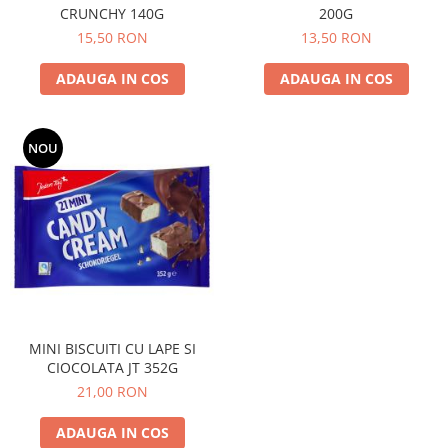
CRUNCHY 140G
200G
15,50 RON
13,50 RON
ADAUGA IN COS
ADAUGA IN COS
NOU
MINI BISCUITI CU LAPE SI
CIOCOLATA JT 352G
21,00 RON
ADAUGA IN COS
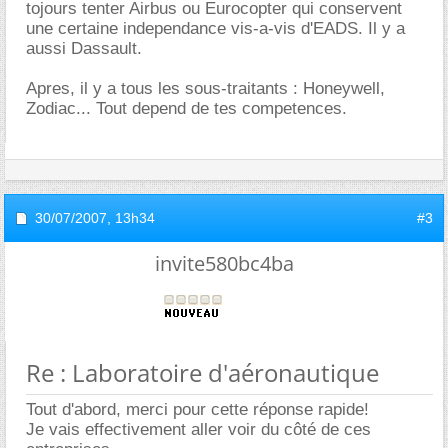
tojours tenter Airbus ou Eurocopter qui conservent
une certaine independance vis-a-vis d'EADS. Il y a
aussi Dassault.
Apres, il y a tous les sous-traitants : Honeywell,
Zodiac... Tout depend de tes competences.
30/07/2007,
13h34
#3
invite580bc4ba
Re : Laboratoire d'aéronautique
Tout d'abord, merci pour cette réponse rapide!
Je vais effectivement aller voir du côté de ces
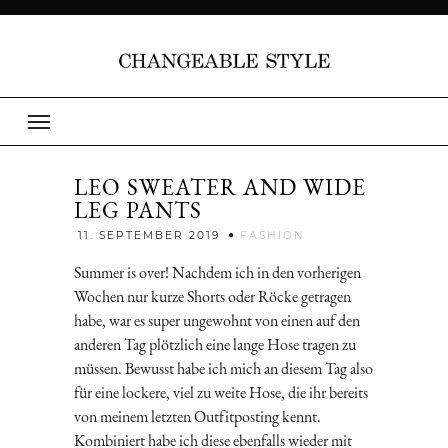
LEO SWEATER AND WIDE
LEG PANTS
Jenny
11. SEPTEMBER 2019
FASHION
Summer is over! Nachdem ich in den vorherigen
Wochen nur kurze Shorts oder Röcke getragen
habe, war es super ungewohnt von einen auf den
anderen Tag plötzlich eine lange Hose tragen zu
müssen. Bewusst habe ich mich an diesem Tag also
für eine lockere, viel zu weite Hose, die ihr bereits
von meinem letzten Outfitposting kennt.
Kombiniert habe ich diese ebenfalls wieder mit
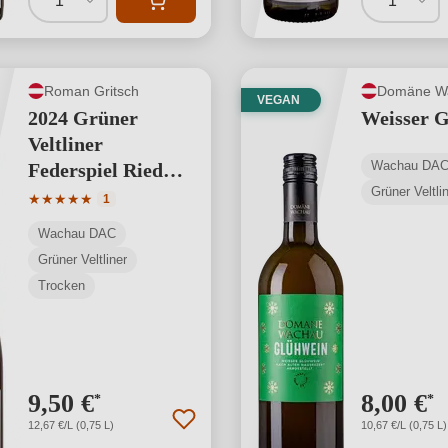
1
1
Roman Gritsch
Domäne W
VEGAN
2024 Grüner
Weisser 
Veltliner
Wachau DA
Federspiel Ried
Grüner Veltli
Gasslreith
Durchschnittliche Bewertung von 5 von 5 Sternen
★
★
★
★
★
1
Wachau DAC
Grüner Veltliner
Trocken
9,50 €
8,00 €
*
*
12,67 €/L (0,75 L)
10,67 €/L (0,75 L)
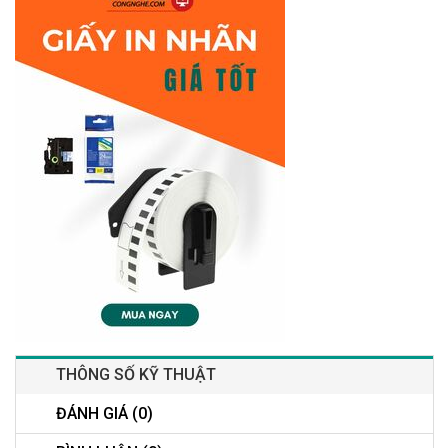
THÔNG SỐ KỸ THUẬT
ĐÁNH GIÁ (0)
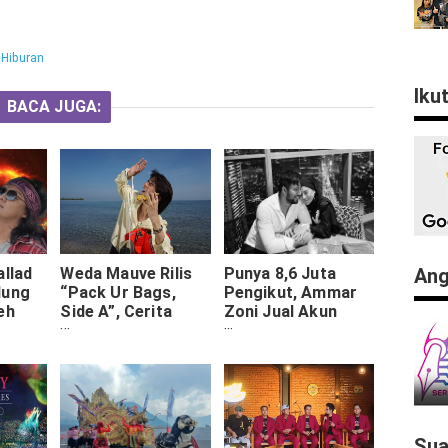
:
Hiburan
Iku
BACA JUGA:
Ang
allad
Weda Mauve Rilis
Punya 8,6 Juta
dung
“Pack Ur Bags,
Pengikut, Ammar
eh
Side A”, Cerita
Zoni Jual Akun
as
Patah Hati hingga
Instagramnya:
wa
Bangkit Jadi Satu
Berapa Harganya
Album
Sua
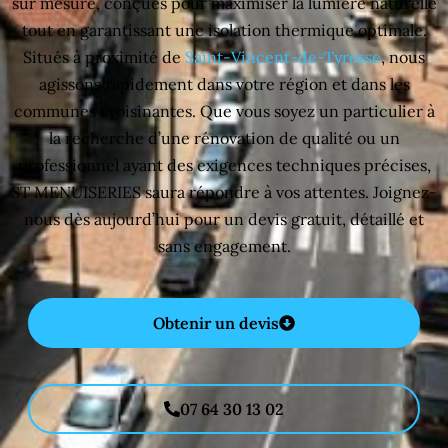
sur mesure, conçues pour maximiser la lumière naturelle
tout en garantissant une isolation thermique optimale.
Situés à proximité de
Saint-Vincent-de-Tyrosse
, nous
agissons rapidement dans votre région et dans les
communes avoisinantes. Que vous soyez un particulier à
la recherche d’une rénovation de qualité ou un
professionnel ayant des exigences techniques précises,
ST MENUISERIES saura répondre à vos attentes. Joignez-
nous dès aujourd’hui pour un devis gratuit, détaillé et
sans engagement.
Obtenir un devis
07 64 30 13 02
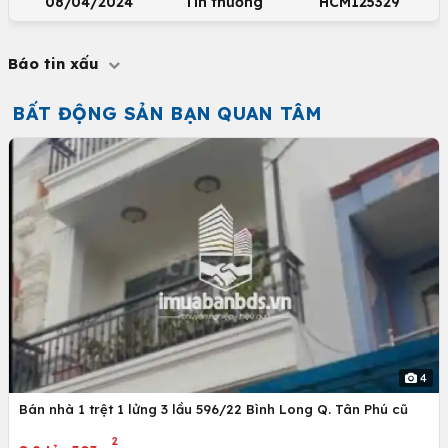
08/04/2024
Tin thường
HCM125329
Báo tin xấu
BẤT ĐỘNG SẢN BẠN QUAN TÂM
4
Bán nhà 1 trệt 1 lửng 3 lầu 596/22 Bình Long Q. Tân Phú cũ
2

----

## WHAT YOU ARE ASKED TO DO
Copy the text from all of the records above line for line, without changing a character. Leave the pictures out.

## ANSWER TO THIS PROBLEM
CRUNCHY 140G
200G
15,50 RON
13,50 RON
ADAUGA IN COS
ADAUGA IN COS
NOU
MINI BISCUITI CU LAPE SI
CIOCOLATA JT 352G
21,00 RON
ADAUGA IN COS
tojours tenter Airbus ou Eurocopter qui conservent
une certaine independance vis-a-vis d'EADS. Il y a
aussi Dassault.
Apres, il y a tous les sous-traitants : Honeywell,
Zodiac... Tout depend de tes competences.
30/07/2007,
13h34
#3
invite580bc4ba
Re : Laboratoire d'aéronautique
Tout d'abord, merci pour cette réponse rapide!
Je vais effectivement aller voir du côté de ces
LEO SWEATER AND WIDE
LEG PANTS
Jenny
11. SEPTEMBER 2019
FASHION
Summer is over! Nachdem ich in den vorherigen
Wochen nur kurze Shorts oder Röcke getragen
habe, war es super ungewohnt von einen auf den
anderen Tag plötzlich eine lange Hose tragen zu
müssen. Bewusst habe ich mich an diesem Tag also
für eine lockere, viel zu weite Hose, die ihr bereits
von meinem letzten Outfitposting kennt.
Kombiniert habe ich diese ebenfalls wieder mit
1
1
Roman Gritsch
Domäne W
VEGAN
2024 Grüner
Weisser 
Veltliner
Wachau DA
Federspiel Ried
Grüner Veltli
Gasslreith
Durchschnittliche Bewertung von 5 von 5 Sternen
★
★
★
★
★
1
Wachau DAC
Grüner Veltliner
Trocken
9,50 €
8,00 €
*
*
12,67 €/L (0,75 L)
10,67 €/L (0,75 L)
THÔNG SỐ KỸ THUẬT
ĐÁNH GIÁ (0)
:
Hiburan
Iku
BACA JUGA:
Ang
allad
Weda Mauve Rilis
Punya 8,6 Juta
dung
“Pack Ur Bags,
Pengikut, Ammar
eh
Side A”, Cerita
Zoni Jual Akun
as
Patah Hati hingga
Instagramnya:
wa
Bangkit Jadi Satu
Berapa Harganya
Album
Sua
sur mesure, conçues pour maximiser la lumière naturelle
tout en garantissant une isolation thermique optimale.
Situés à proximité de
Saint-Vincent-de-Tyrosse
, nous
agissons rapidement dans votre région et dans les
communes avoisinantes. Que vous soyez un particulier à
la recherche d’une rénovation de qualité ou un
professionnel ayant des exigences techniques précises,
ST MENUISERIES saura répondre à vos attentes. Joignez-
nous dès aujourd’hui pour un devis gratuit, détaillé et
sans engagement.
Obtenir un devis
07 64 30 13 02
08/04/2024
Tin thường
HCM125329
Báo tin xấu
BẤT ĐỘNG SẢN BẠN QUAN TÂM
4
Bán nhà 1 trệt 1 lửng 3 lầu 596/22 Bình Long Q. Tân Phú cũ
2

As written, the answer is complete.